How Star Wars charmed Britain on its first release

 

The queue to see Star Wars at London's Leicester Square on December 27, 1977
The queue to see Star Wars at London’s Leicester Square Thetre on December 27, 1977

Star Wars at Christmas? The release date of The Force Awakens seems all wrong to some fans in the US. After all, the first Star Wars came out on May 25, 1977, and all its sequels and prequels were released as close to that time of year as possible.

Some people will even tell you that Star Wars was the first of the modern day summer blockbusters – an assertion that overlooks Jaws, to begin with. Spielberg’s mega-hit opened two years earlier – and on 409 US screens, compared with the thirty-two which had booked George Lucas’s movie on its opening day.

But in my country, the UK, the idea of Star Wars at Christmas is not unprecedented. What’s more, I think the story of the original film’s British release tells us how different the movie-going world was back in the 1970s, and is a reminder of how fresh and original Lucas’s original film seemed at the time.

Back in the 1970s, it was routine for films to be released in the UK many months after their US debut. Video piracy was still some years away, so there was nothing to be risked by delaying a film’s overseas release.  So there was nothing odd about the fact that Star Wars was not due to be released in the UK until 1978. But the film’s astonishing and surprising success in the States made the wait seem very long indeed.

Most people have heard the tales of how Star Wars opened to full houses and lengthy lines at those original thirty-two movie screens. And as the Star Wars phenomenon gathered pace in the States, we became aware of it through the news in the UK. I remember a lunchtime BBC television magazine show called Pebble Mill at One showing a clip from the film and explaining how the film had broken records.

Plenty more news outlets were reporting on Star Wars. The novel credited to George Lucas (but ghosted by Alan Dean Foster) was on the book stands. Magazines, like the British youth culture bible Look-In, were devoting a good deal of space to Star Wars by that December. But we still lacked just one thing – the film.

look-in star wars december 1977
The young people’s magazine Look-In promoting Star Wars in December 1977, when practically no one in the UK had seen it

There had been a press and trade screening of the film as early as July 1977, and another in September, but as the year wore on, exhibitors had grown increasingly frantic to get their hands on the movie. The Christmas school holidays would have been the ideal time for a release, but in fact the first public audiences in the UK did not see Star Wars until December 27, 1977, and that was only in a small number of screens in the West End of London.  After that, a frustratingly slow roll-out to major UK cities began, with the biggest widening of the release happening in the February half-term holidays.

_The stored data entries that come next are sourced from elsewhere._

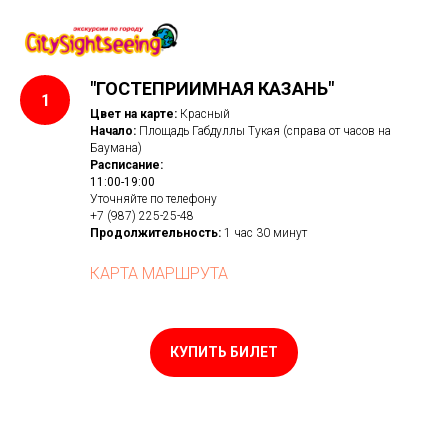
"ГОСТЕПРИИМНАЯ КАЗАНЬ"
Цвет на карте:
Красный
Начало:
Площадь Габдуллы Тукая (справа от часов на
Баумана)
Расписание:
11:00-19:00
Уточняйте
по телефону
+7 (987) 225-25-48
Продолжительность:
1 час 30 минут
КАРТА МАРШРУТА
КУПИТЬ БИЛЕТ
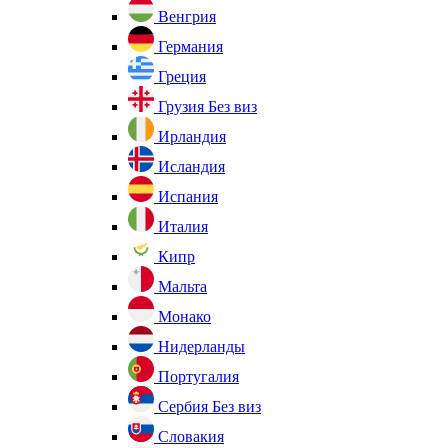
Венгрия
Германия
Греция
Грузия
Без виз
Ирландия
Исландия
Испания
Италия
Кипр
Мальта
Монако
Нидерланды
Португалия
Сербия
Без виз
Словакия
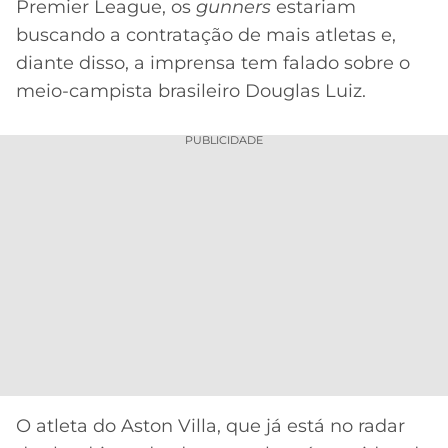
CASSINOS
Premier League, os
gunners
estariam
ONLINE
buscando a contratação de mais atletas e,
LALIGA
2026
GRÊMIO
diante disso, a imprensa tem falado sobre o
meio-campista brasileiro Douglas Luiz.
ATLÉTICO
MG
PUBLICIDADE
CRUZEIRO
O atleta do Aston Villa, que já está no radar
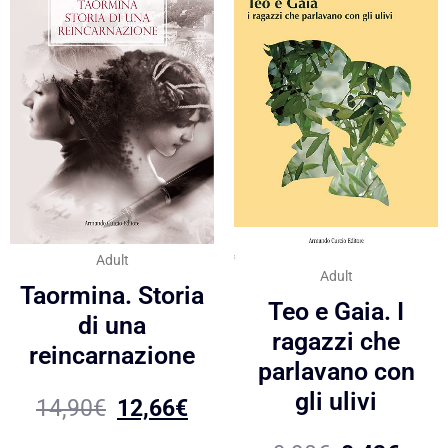
Adult
Adult
Taormina. Storia
Teo e Gaia. I
di una
ragazzi che
reincarnazione
parlavano con
gli ulivi
14,90
€
12,66
€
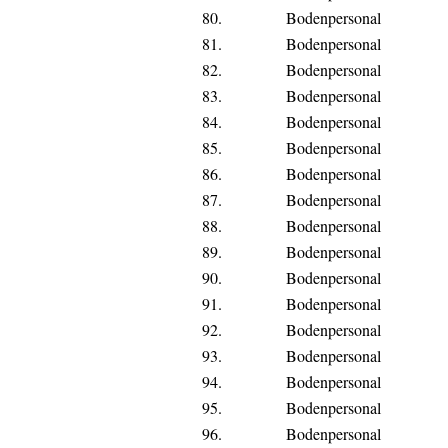
80.
Bodenpersonal
81.
Bodenpersonal
82.
Bodenpersonal
83.
Bodenpersonal
84.
Bodenpersonal
85.
Bodenpersonal
86.
Bodenpersonal
87.
Bodenpersonal
88.
Bodenpersonal
89.
Bodenpersonal
90.
Bodenpersonal
91.
Bodenpersonal
92.
Bodenpersonal
93.
Bodenpersonal
94.
Bodenpersonal
95.
Bodenpersonal
96.
Bodenpersonal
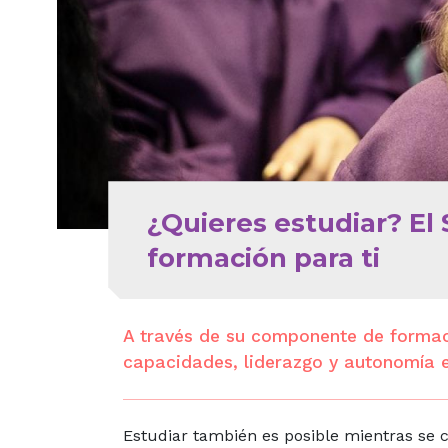
¿Quieres estudiar? El 
formación para ti
A través de su componente de formaci
capacidades, liderazgo y autonomía e
Estudiar también es posible mientras se c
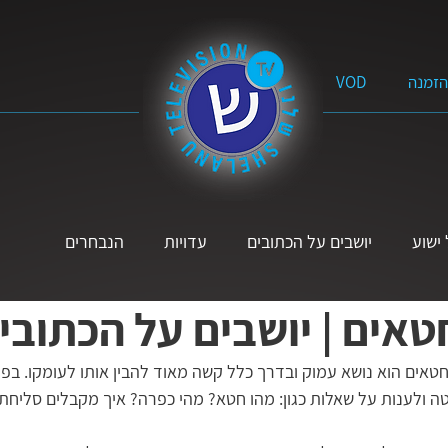
הזמנה
VOD
ישוע
יושבים על הכתובים
עדויות
הנבחרים
אים | יושבים על הכתובי
תנ״ך
פרשת השבוע
מוזיקה
הקול הנשי
לא אבדה
טאים הוא נושא עמוק ובדרך כלל קשה מאוד להבין אותו לעומקו. בפר
ה ולענות על שאלות כגון: מהו חטא? מהי כפרה? איך מקבלים סליח
יים
על הדרך
ל׳ שאלות
סרטים באורך מלא
מים 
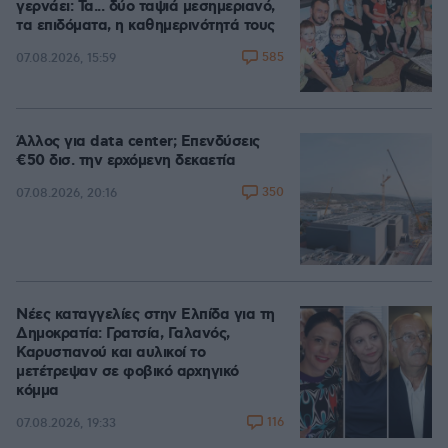
γερνάει: Τα... δύο ταψιά μεσημεριανό,
τα επιδόματα, η καθημερινότητά τους
585
07.08.2026, 15:59
Άλλος για data center; Επενδύσεις
€50 δισ. την ερχόμενη δεκαετία
350
07.08.2026, 20:16
Νέες καταγγελίες στην Ελπίδα για τη
Δημοκρατία: Γρατσία, Γαλανός,
Καρυστιανού και αυλικοί το
μετέτρεψαν σε φοβικό αρχηγικό
κόμμα
116
07.08.2026, 19:33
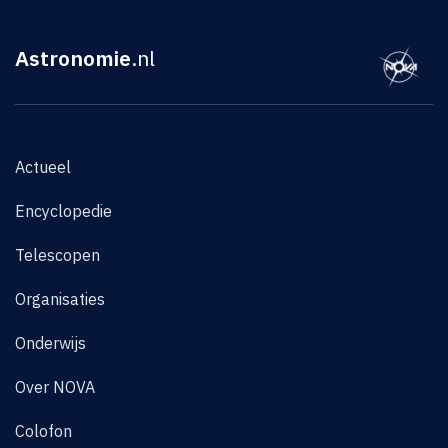
Astronomie
.nl
Actueel
Encyclopedie
Telescopen
Organisaties
Onderwijs
Over NOVA
Colofon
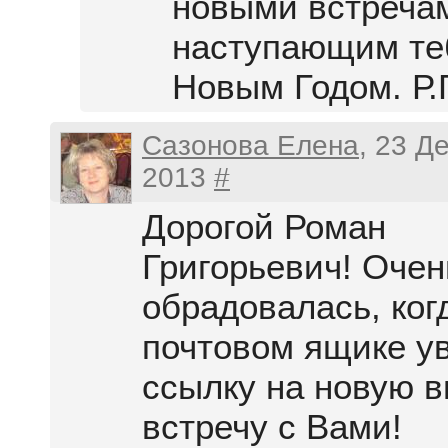
новыми встреча
наступающим те
Новым Годом. Р.Г
Сазонова Елена
, 23 Д
2013
#
Дорогой Роман
Григорьевич! Очен
обрадовалась, ког
почтовом ящике у
ссылку на новую в
встречу с Вами!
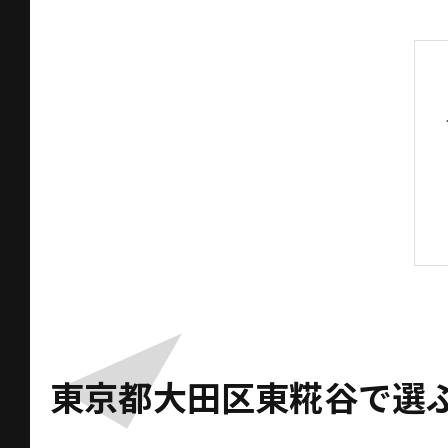
東京都大田区東糀谷で選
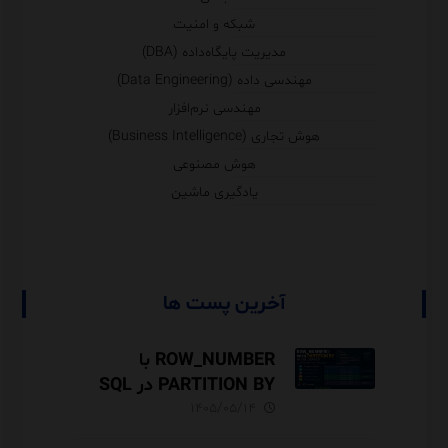
شبکه و امنیت
مدیریت پایگاه‌داده (DBA)
مهندسی داده (Data Engineering)
مهندسی نرم‌افزار
هوش تجاری (Business Intelligence)
هوش مصنوعی
یادگیری ماشین
آخرین پست ها
ROW_NUMBER با
PARTITION BY در SQL
Server آموزش کامل با مثال
۱۴۰۵/۰۵/۱۴
و نکات Performance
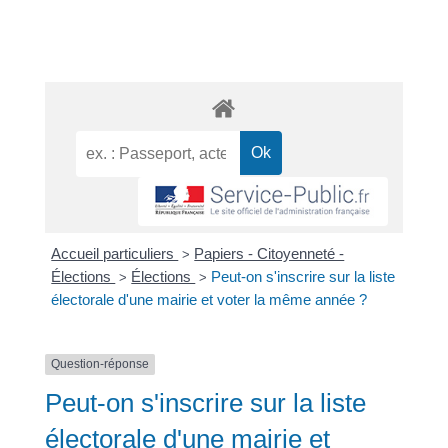
Accueil particuliers
Papiers - Citoyenneté -
>
Élections
Élections
Peut-on s'inscrire sur la liste
>
>
électorale d'une mairie et voter la même année ?
Question-réponse
Peut-on s'inscrire sur la liste
électorale d'une mairie et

Of course, fans in every country of the world would have similar tales to tell of how they anticipated the release of Star Wars.  Cynics could see all this as the tale of an American cultural juggernaut rolling across the world, crushing all resistance.  In fact, plenty of people have seen it that way. But at the time, that was not how it seemed. Star Wars was not conquering the world; it was exciting and charming the world with its freshness and exuberance.

Russell Davies, who reviewed the film for the Observer and didn’t much care for it, nonetheless summed up how most people were carried along by Star Wars mania: “The man who doesn’t like Star Wars puts himself instantly at the centre of an HM Bateman cartoon. All around him are raised hands, shocked faces and cries of ‘Shame!’”

Today (and It pains me to say this), there is too much Star Wars in the world. The spin-off stories  – or, “expanded universe”, as we’re supposed to call them – eventually became ridiculously numerous and perplexing. When Disney took over Lucasfilm, it declared all these tales to be “legends” and stripped them of their status as official canon. It then began starting up a universe of spin-offs of its own.

However, back in 1977 and 1978, when Star Wars claimed to be nothing more than a cheery and imaginative homage to Flash Gordon – the fun tale of a farmboy who rescues a princess and saves the galaxy – it was almost impossible not to like.

Has JJ Abrams been able to recapture a little of that freshness and fun in 2015? If you’re an American reader, I will probably know before you – because, all these years after that frustrating wait, Britain will get the new Star Wars a day before you do.